Who would have thought that a TV soap opera would so incense some retired military officers that they would want it banned?

love_and_revolutionA scene from Love and RevolutionBut this is no ordinary soap. SBT’s ‘Love and Revolution’ is set in the days following the 1964 coup and follows the fortune of leftwing militants and students who are persecuted, captured and brutally tortured by a sadistic police officer, which is apparently based on the late, real life delegado Sergio Fleury.

Waterboarding, pau de arara (parrot’s perch) and electric shock torture are shown in close-up detail. The dialogues are wooden – more like political speeches than conversation – and there is an unlikely romance between a beautiful student leader and a handsome army Intelligence officer, but probably what annoys the military most are the testimonies from real ex-political prisoners at the end of each episode, describing in graphic detail the torture they endured.
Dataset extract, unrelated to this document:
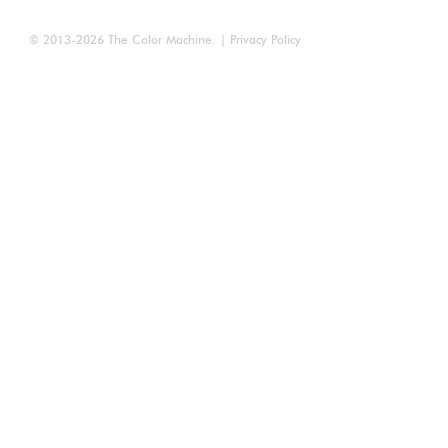
© 2013-2026
The Color Machine
. |
Privacy Policy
The military group’s justification for demanding the ban is that the TV soap opera is in conflict with the 1979 Law of Amnesty, which exempted all members of the security forces from being brought to trial for any crimes committed during the 1964-1979 period, the worst period of repression in Brazil. They are asking both serving and retired officers to sign an online petition in support of taking the soap off the airwaves.

In response, supporters of ‘Love and the Revolution’ are circulating their own petition, which asks SBT, the TV channel, to show all 180 episodes and to reject the attempt to censor the soap. They say it will help the younger generations to learn about the recent past.
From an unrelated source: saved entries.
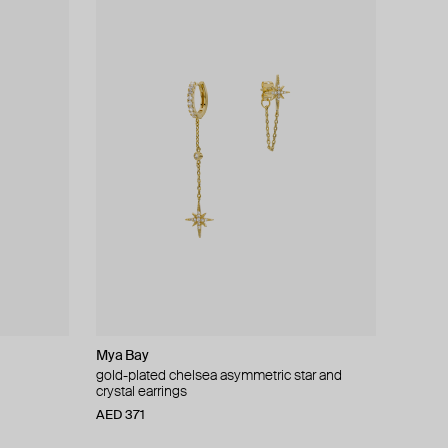
Mya Bay
gold-plated chelsea asymmetric star and
crystal earrings
AED 371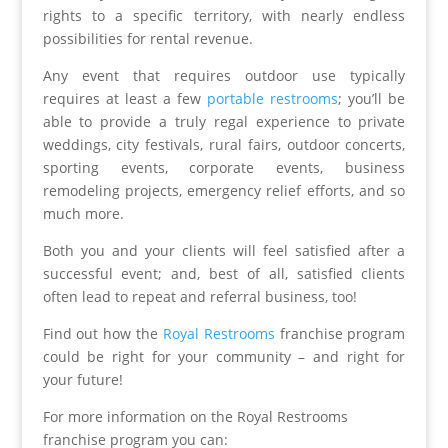
rights to a specific territory, with nearly endless
possibilities for rental revenue.
Any event that requires outdoor use typically
requires at least a few
portable restrooms
; you’ll be
able to provide a truly regal experience to private
weddings, city festivals, rural fairs, outdoor concerts,
sporting events, corporate events, business
remodeling projects, emergency relief efforts, and so
much more.
Both you and your clients will feel satisfied after a
successful event; and, best of all, satisfied clients
often lead to repeat and referral business, too!
Find out how the
Royal Restrooms
franchise program
could be right for your community – and right for
your future!
For more information on the Royal Restrooms
franchise program you can: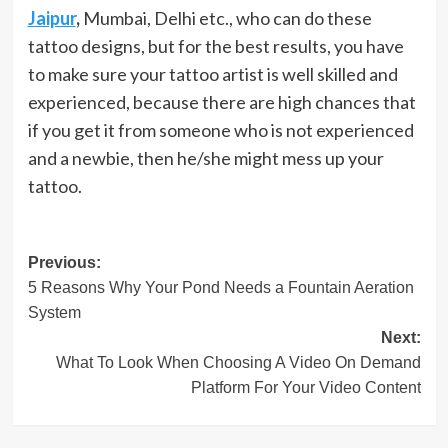
Jaipur
,
Mumbai, Delhi etc., who can do these
tattoo designs, but for the best results, you have
to make sure your tattoo artist is well skilled and
experienced, because there are high chances that
if you get it from someone who is not experienced
and a newbie, then he/she might mess up your
tattoo.
Post
Previous:
5 Reasons Why Your Pond Needs a Fountain Aeration
navigation
System
Next:
What To Look When Choosing A Video On Demand
Platform For Your Video Content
That is the real importance of this soap – reaching an audience that knows little or nothing about what happened during the 21 years of dictatorship, or why there was a coup in the first place.
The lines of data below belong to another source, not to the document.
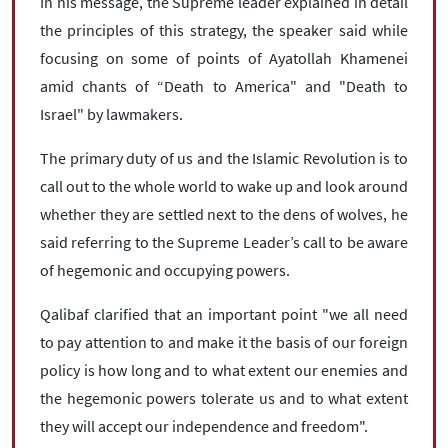
In his message, the Supreme leader explained in detail
the principles of this strategy, the speaker said while
focusing on some of points of Ayatollah Khamenei
amid chants of “Death to America" ​​and "Death to
Israel" by lawmakers.
The primary duty of us and the Islamic Revolution is to
call out to the whole world to wake up and look around
whether they are settled next to the dens of wolves, he
said referring to the Supreme Leader’s call to be aware
of hegemonic and occupying powers.
Qalibaf clarified that an important point "we all need
to pay attention to and make it the basis of our foreign
policy is how long and to what extent our enemies and
the hegemonic powers tolerate us and to what extent
they will accept our independence and freedom".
Soon Congress is due to vote on a government bill to establish a Truth Commission. It is important that  public opinion is better informed. Under presssure from the armed forces, the Commission’s terms of reference have already been watered down, and the word ‘justice’ has been omitted from the original title.

Brazil is the only one of the six Southern Cone countries that had dictatorships in the 1970s and 1980s (the others being Argentina, Chile, Uruguay, Paraguay and Bolivia) to have failed to bring any of the military to trial. The army has refused to reveal the location of graves of murdered dissidents in the Amazon. The archives of the armed forces remain largely unopened.

While Brazil insists on impunity for the perpetrators of crimes against human rights committed during the dictatorship, the story in neighbouring countries is very different. In Argentina, two former general-presidents during the dictatorship, both in their 80s, have just been sentenced to perpetual imprisonment, to be served in ordinary prisons. There, the amnesty laws granted by previous governments were repealed by Nestor Kirchner, a move sanctioned by Congress and the Supreme Court. In Uruguay the Senate has just voted to repeal their version of an Amnesty Law. In Chile, Paraguay and Bolivia there have been versions of Truth and Justice Commissions, and perpetrators have been imprisoned.

Brazil remains the odd man out, refusing to face up to the past. Some observers link this continuing impunity with the continuing torture in police stations of ordinary prisoners.

President Dilma Rousseff, herself an ex-political prisoner who suffered torture, has indicated that she has not forgotten the past, and wants more transparency. The question is how far she will go, and how well human rights orgnisations, TV soaps and the media, in general, can mobilise public opinion to support a Truth Commission with teeth.